Montpelier, Vt--The state legislature in Vermont, a state whose schools have traditionally been among the most reliant in the nation on local property taxes, appears ready to enact a bill that would boost state aid to schools by 50 percent.
Last Wednesday, the House of Representatives readily approved the measure, which would raise $22.4 million in new money by increasing the sales tax from 3 percent to 4 percent and the state income-tax rate from 23 percent to 24 percent of an individual’s federal income tax.
With the assured support of the governor and the state Senate’s leadership, the bill appears certain to become law.
The additional money raised would bring the amount of annual state aid to $65 million, close to 40 percent of the statewide cost of education, excluding federal programs and such “extras” as field trips, which are paid for with local funds.
State aid currently accounts for approximately 25 percent of the average district’s general operating revenues (excluding federal revenue), placing Vermont 46th in the nation in state spending for schools.

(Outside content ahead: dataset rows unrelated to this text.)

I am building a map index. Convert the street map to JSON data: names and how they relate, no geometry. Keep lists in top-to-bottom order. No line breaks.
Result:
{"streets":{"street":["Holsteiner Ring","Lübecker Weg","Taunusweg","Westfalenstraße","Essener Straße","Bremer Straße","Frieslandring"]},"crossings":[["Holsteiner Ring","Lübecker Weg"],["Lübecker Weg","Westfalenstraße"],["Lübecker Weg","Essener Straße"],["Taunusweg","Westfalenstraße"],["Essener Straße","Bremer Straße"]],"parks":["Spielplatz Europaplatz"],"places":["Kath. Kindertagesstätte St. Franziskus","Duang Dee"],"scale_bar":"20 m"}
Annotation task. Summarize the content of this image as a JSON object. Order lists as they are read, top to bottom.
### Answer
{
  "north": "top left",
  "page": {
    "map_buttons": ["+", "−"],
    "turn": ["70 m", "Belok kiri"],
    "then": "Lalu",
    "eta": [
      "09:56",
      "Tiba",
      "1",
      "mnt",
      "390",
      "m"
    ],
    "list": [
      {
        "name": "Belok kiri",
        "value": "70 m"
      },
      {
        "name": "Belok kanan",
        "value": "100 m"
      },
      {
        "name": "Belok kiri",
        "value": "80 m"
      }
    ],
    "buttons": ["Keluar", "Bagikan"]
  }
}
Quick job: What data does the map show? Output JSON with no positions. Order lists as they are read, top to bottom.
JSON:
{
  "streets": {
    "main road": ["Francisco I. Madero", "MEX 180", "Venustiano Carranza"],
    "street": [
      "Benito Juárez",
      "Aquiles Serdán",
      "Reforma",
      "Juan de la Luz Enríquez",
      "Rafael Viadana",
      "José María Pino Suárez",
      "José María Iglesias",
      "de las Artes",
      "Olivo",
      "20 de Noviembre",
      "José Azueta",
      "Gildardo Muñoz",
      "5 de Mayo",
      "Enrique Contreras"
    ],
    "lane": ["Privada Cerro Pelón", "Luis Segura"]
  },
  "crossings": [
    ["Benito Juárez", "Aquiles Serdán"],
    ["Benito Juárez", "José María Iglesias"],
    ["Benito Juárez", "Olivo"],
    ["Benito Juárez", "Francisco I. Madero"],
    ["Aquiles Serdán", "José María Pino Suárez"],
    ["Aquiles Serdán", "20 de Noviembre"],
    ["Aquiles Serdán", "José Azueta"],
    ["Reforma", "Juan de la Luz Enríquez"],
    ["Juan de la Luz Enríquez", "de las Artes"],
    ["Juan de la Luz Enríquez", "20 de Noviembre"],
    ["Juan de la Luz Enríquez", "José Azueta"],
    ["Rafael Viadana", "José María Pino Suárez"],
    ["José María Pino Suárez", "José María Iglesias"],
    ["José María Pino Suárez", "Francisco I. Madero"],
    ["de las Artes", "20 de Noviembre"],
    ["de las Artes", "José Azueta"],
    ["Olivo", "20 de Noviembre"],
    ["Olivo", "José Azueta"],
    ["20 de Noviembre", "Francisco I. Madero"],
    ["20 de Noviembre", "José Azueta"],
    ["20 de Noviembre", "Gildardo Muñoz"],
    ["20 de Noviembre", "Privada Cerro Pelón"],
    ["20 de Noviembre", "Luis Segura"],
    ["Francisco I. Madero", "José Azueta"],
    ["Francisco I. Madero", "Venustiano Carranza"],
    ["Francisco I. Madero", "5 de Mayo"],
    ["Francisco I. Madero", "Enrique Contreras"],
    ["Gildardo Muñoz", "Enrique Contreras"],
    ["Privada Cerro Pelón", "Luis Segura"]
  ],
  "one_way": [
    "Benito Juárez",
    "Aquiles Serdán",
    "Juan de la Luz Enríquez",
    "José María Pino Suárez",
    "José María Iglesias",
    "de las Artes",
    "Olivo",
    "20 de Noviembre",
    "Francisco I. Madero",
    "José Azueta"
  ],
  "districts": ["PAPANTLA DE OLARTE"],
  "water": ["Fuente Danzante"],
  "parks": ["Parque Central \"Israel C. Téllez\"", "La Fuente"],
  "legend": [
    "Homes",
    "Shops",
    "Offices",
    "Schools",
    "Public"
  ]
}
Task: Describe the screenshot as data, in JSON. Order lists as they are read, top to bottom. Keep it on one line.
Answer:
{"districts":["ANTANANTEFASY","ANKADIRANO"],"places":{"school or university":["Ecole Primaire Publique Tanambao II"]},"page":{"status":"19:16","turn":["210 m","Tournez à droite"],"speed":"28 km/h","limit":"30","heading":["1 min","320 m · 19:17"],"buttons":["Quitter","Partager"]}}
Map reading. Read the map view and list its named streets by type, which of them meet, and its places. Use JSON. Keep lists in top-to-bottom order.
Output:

Nationally, the average state share of state and local revenues exceeds 50 percent.
A similar, if more ambitious, bill failed in January. The earlier proposal, which would have raised the sales tax to 5 percent, met with strong disapproval from legislators representing towns near the New Hampshire border.
Heavy Property-Tax Burden
Since New Hampshire has no general sales tax, lawmakers from the border area feared their communities would lose business to the neighboring state.
But the compromise was worked out because it has become increasingly clear in recent years, legislators said, that Vermont’s current system of financing schools places an inordinately heavy burden on property-tax payers and creates disparities in per-pupil expenditures among the state’s 246 school districts.
For more than a decade, Vermont has had a state-aid provision--known as the “Miller formula"--under which the state was supposed to provide 40 percent of the school districts’ general operating revenues. But in past years, the legislature has not appropriated enough money to meet the formula’s requirements.
The Vermont Education Association and other groups have long complained that education is “woefully underfunded” in the state, and the teachers’ group had threatened to sue to force changes in the finance system.
Furthermore, a land boom in the state has driven property values up, resulting in “highly inflated and unrealistic values,” said Representative Peter Giuliani, a co-sponsor of the reform legislation. Residents whose incomes have not kept pace with the increased property values, he said, have been paying far more than they could afford in property taxes.
While local districts will still be paying for most of their students’ education, the legislation would allow towns and cities to reduce property taxes.